DIRECTIVE - Return every line of the entries below that contains the word "What".

RECORDS -
BEGIN
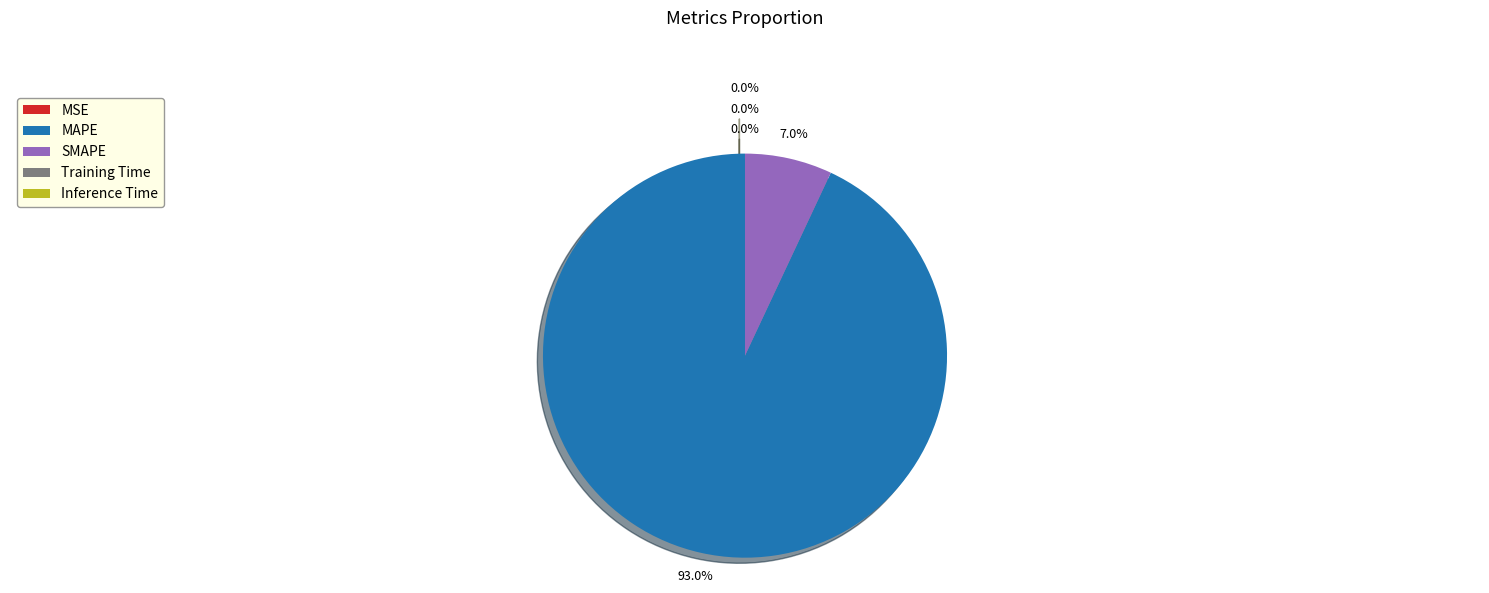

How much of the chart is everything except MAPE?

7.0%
END
BEGIN
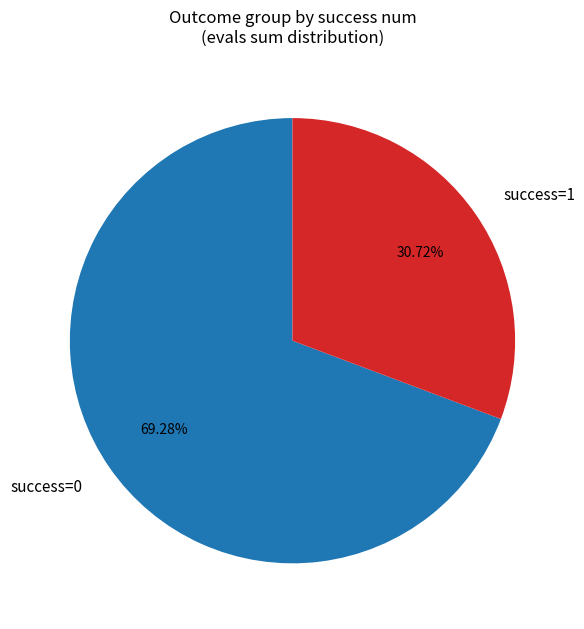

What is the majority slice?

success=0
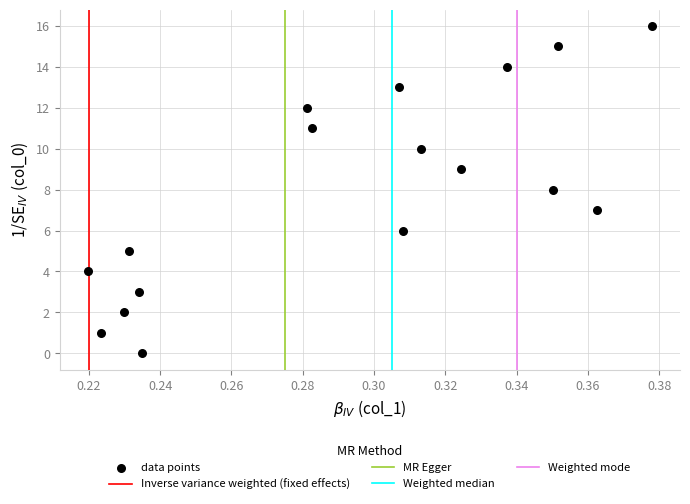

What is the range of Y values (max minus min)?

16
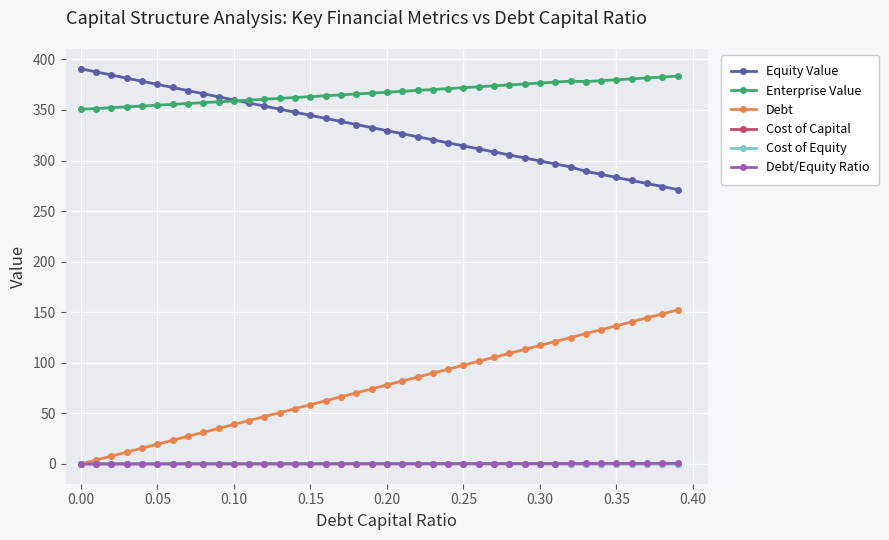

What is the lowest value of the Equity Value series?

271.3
END
BEGIN
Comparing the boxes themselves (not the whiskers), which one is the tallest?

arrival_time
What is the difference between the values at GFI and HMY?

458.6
END
EXPECTED ANSWER -
What is the majority slice?
What is the range of Y values (max minus min)?
What is the lowest value of the Equity Value series?
What is the difference between the values at GFI and HMY?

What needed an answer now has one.